* _Page excerpt_
▼

SINGAPORE — After a combined 18 years as Singapore deputy prime ministers (DPMs), Teo Chee Hean and Tharman Shanmugaratnam will make way for Heng Swee Keat, 57, on May 1 and be appointed senior ministers in the Cabinet.
Commenting after the official announcement yesterday, both men characterised the changes as an important step in leadership renewal, Singapore-style.
Both outgoing DPMs, who are seen as core leaders of Singapore’s third-generation political leaders, also hope to continue as MPs of Pasir Ris-Punggol (for Teo) and Jurong (for Tharman) in the coming years.
TODAY takes a look at their political careers spanning 45 years in total, and counting.
Teo Chee Hean
Teo, 64, was a rear-admiral in the navy before entering politics in December 1992 in a by-election at Marine Parade Group Representation Constituency (GRC).
Then-Prime Minister Goh Chok Tong — who had succeeded Lee Kuan Yew in November 1990 — called the by-election in his own GRC to seek a stronger mandate, following the People’s Action Party’s unconvincing showing in the August 1991 general election. He also wanted to get more people of “ministerial calibre” to join the government.
Since then, Teo has been re-elected to Parliament five times in Pasir Ris-Punggol GRC.
He has helmed the home affairs and defence ministries and other portfolios, and was also at one point the Minister-in-charge of the Civil Service.
He was appointed DPM on April 1, 2009.
Besides his senior minister appointment from May 1, Teo will continue serving as Coordinating Minister for National Security, a post he has held since 2011.
He will also continue to oversee the Prime Minister’s Office Strategy Group, the Smart Nation and Digital Government Group, National Security Coordination Secretariat, National Population and Talent Division, and the National Climate Change Secretariat.

▲

* _Dataset extract_
▼

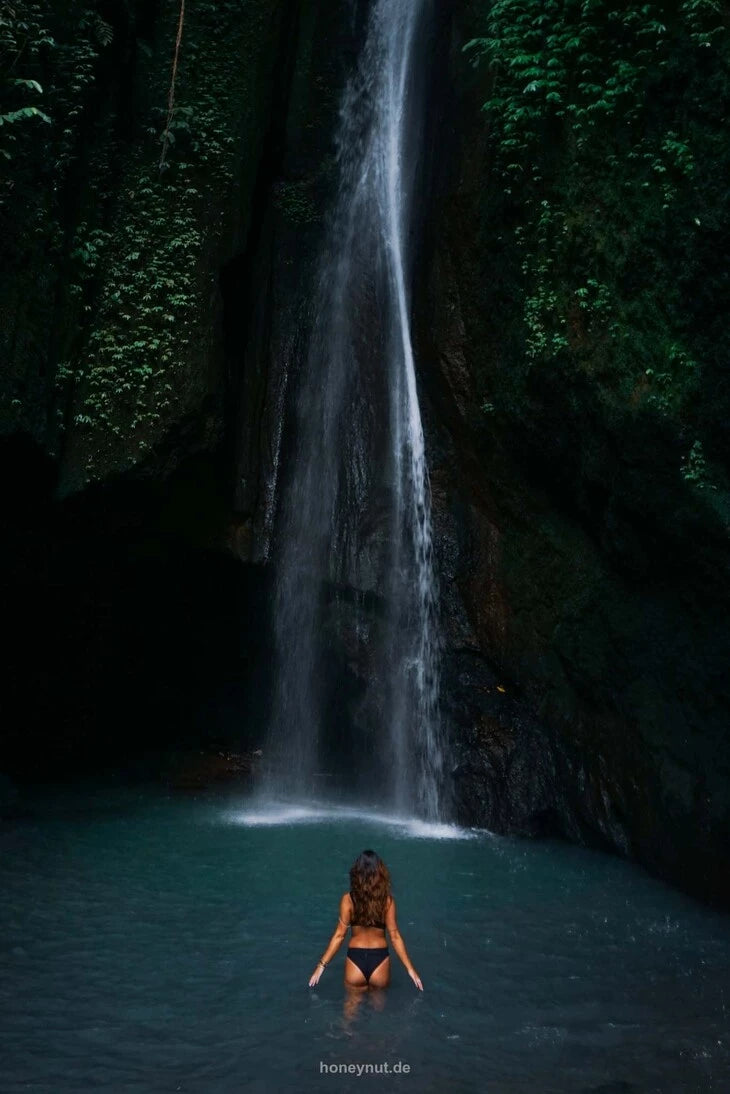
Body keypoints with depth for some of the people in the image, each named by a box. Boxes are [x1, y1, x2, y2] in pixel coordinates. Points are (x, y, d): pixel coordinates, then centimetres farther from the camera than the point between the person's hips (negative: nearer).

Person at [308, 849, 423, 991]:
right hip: (380, 959, 1)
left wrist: (321, 965, -4)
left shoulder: (348, 899, -11)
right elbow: (394, 936, -9)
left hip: (355, 959, 0)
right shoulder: (387, 900, -11)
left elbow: (339, 935, -10)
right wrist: (410, 969, -2)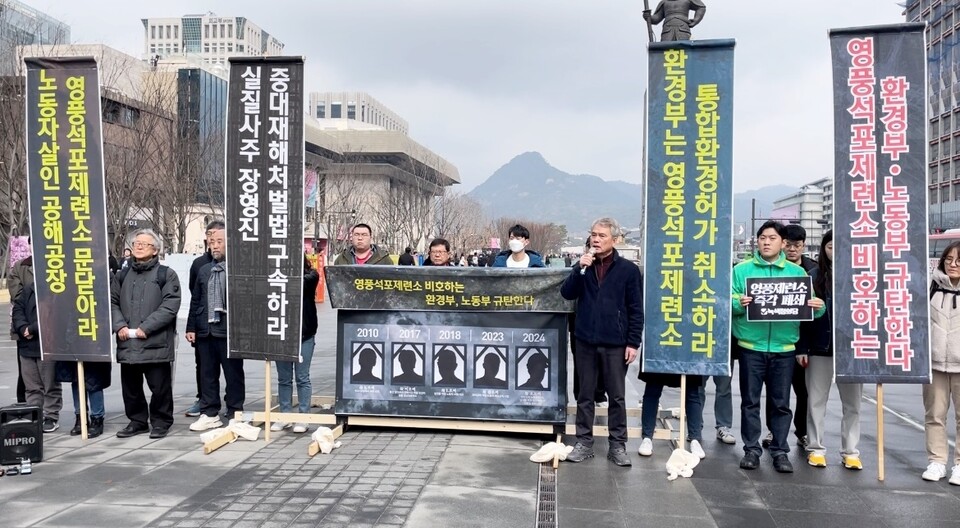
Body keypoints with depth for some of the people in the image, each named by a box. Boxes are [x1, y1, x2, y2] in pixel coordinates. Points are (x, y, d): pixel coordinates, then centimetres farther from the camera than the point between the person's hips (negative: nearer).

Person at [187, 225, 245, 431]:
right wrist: (191, 327, 12)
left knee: (233, 374, 5)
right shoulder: (204, 270, 15)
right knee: (207, 374, 12)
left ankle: (235, 413, 15)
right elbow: (195, 300, 17)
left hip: (229, 330, -6)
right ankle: (209, 413, 21)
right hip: (206, 330, 6)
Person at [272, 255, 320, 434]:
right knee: (283, 378, 11)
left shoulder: (310, 275, -1)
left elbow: (300, 285, -20)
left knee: (302, 377, 4)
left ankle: (303, 417, 11)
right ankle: (285, 415, 20)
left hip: (303, 332, -2)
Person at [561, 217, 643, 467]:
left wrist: (633, 342, -8)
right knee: (585, 396, 10)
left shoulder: (628, 269, -2)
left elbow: (636, 310, -3)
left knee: (616, 397, 6)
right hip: (585, 342, 3)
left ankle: (618, 445, 16)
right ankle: (584, 442, 20)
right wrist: (580, 269, -14)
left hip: (615, 344, -3)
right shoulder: (583, 266, 8)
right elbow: (567, 293, -3)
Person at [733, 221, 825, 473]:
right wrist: (738, 303, -23)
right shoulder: (741, 270, 4)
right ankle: (751, 449, 14)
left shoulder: (797, 272, 9)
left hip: (784, 348, 1)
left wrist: (817, 307, -14)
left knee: (781, 403, 7)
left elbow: (808, 305, 8)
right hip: (751, 346, -1)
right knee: (750, 401, 5)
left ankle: (780, 451, 17)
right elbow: (728, 302, -2)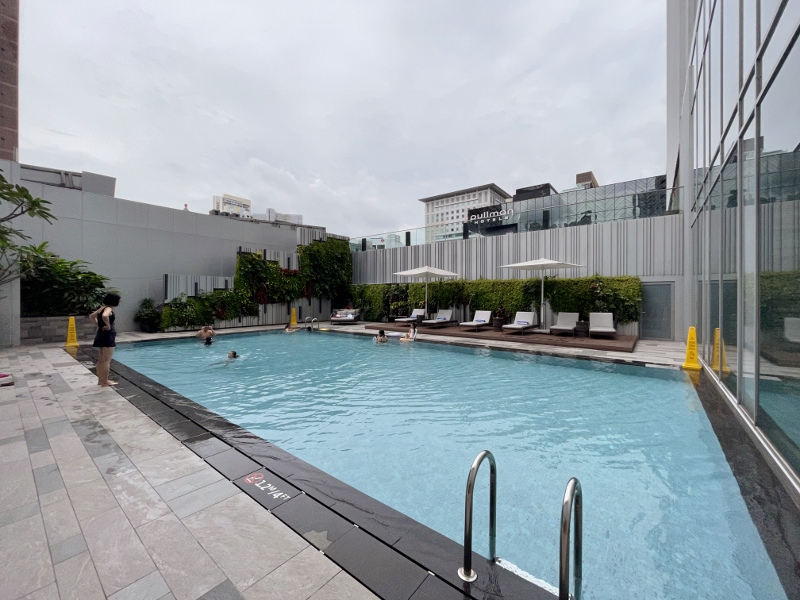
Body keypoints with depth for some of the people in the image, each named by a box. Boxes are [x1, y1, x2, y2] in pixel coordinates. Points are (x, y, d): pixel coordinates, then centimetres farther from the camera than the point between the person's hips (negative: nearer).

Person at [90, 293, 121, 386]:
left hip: (101, 334, 10)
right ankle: (105, 382, 1)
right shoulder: (109, 309, -15)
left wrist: (98, 324, 16)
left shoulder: (102, 308, 12)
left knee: (101, 360, 15)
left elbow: (91, 316, 24)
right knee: (106, 360, -4)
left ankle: (100, 380, 23)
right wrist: (108, 325, -22)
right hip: (108, 335, -10)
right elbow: (105, 316, -37)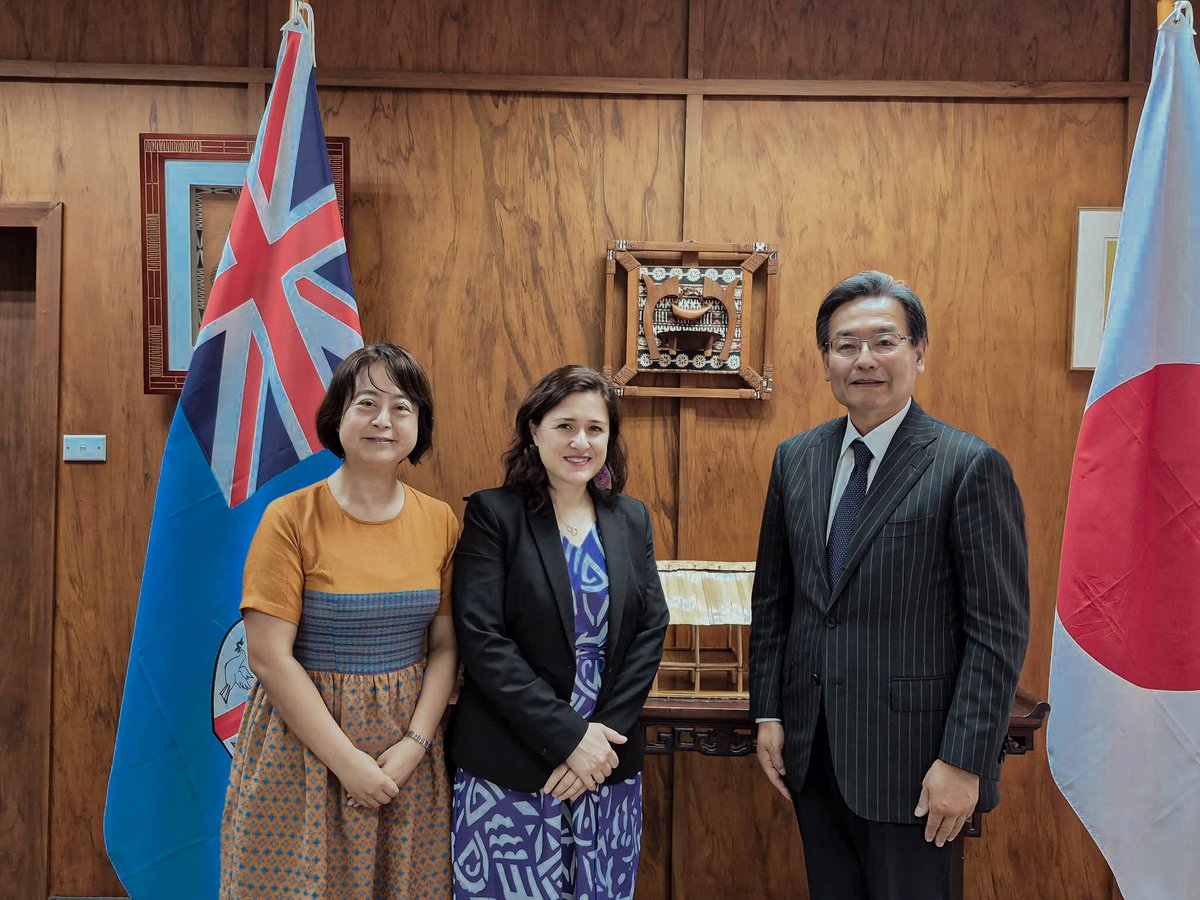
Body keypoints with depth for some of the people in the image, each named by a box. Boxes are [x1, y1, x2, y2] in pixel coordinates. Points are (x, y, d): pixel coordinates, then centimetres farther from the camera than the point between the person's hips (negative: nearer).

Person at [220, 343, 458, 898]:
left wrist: (415, 743, -10)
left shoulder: (440, 522, 0)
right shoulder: (292, 517, -11)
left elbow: (444, 646, 2)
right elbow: (269, 657, -13)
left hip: (406, 755, 3)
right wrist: (347, 761, -14)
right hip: (305, 747, -3)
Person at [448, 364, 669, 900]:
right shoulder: (493, 514, -6)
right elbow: (482, 640, -13)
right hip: (508, 773, -3)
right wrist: (568, 735, -16)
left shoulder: (632, 519, 7)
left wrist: (605, 734, -9)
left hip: (609, 762, 4)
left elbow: (650, 631, 2)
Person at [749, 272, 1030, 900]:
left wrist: (964, 761, -14)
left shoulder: (970, 466, -12)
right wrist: (767, 712, 6)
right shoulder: (795, 459, 5)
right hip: (811, 749, 5)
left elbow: (999, 629, -13)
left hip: (910, 754, -5)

▲

* _Description of the task_
In the article on Singapore's outgoing deputy prime ministers, when was Teo Chee Hean appointed deputy prime minister?

* _Result for this task_
April 1, 2009